The palace was a sight to behold, built in the early 1700’s and reminiscent of Versailles. Much of it was destroyed near the end of World War II – in fact, almost 90% of Wuerzburg was bombed by British and American forces in March, 1945. The palace holds the world’s largest fresco painting north of Italy, and it survived the attack but was not exposed to the elements. It shows scenes from the five known continents (Australia and Antarctica weren’t known to Europeans yet). There is a statue to an American General who committed scarce resources to saving the fresco once we took the city.

After the tour Gerhard and I went to the experts meeting. It was a great opportunity to share our work and learn about the current practices in German. The good news was that Gerhard and his team were up on the latest and greatest in concussion. The bad news is that for many in the audience, this was the first time exploring this issue, and even the top pro sports teams don’t have concussion experts involved in the care of patients. One neurologist complained multiple times that without an algorithm based on MRI or something, it is impossible to know what to tell patients. I said, yes, we need more guidance, but we are years away from that and we still need doctors to see patients with concussions, so suck it up and pay attention.

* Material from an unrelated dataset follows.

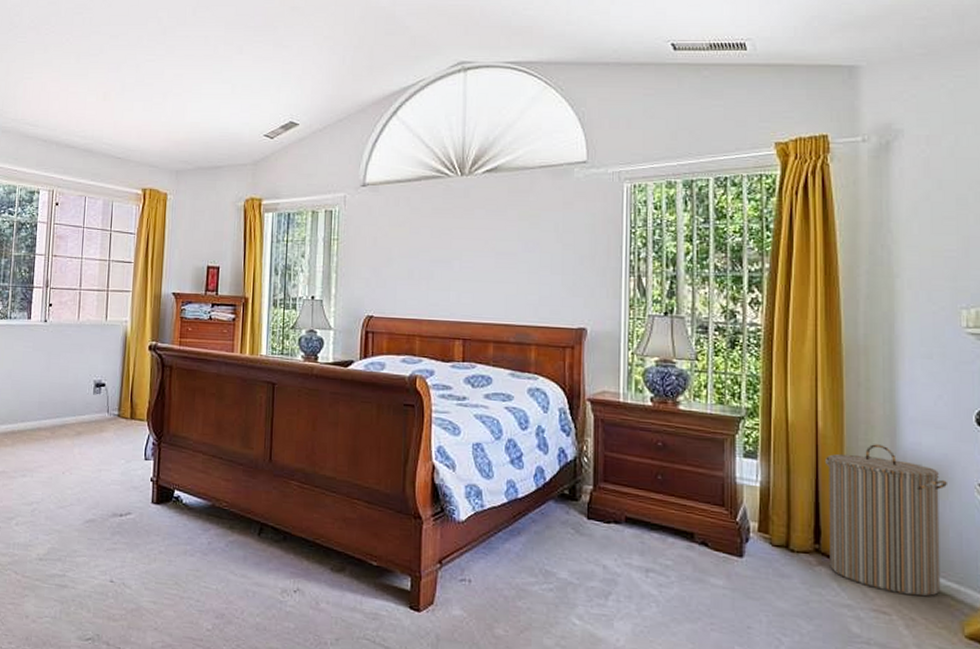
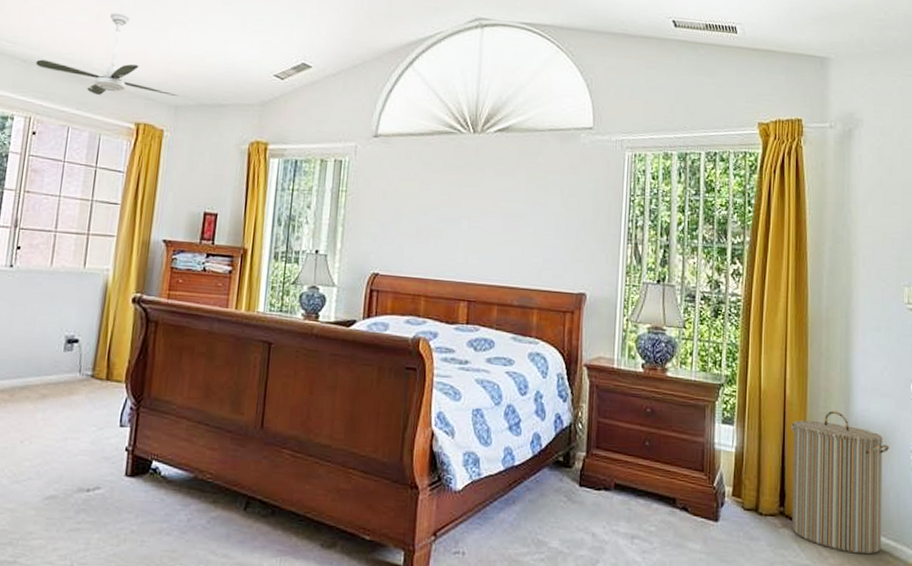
ceiling fan: none [55,91,178,166] -> present [36,12,178,96]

There were two members of the media there, one print and one television, so we got the word out and had a great discussion.

One of the more enlightening points was that German sports do not have the same school-based infrastructure that the US has. Athletes play for their local club team, and they pay to participate. One key takeaway is that there is no obvious and easy legislative or governmental method through which to mandate, for instance, concussion education. The other piece of bad news is that as academic competition grows, private clubs are losing enrollment, so some presumed that they will not be eager to sound the alarm that sports are dangerous for the brain…

The good news is that my bag finally arrived at 8 pm.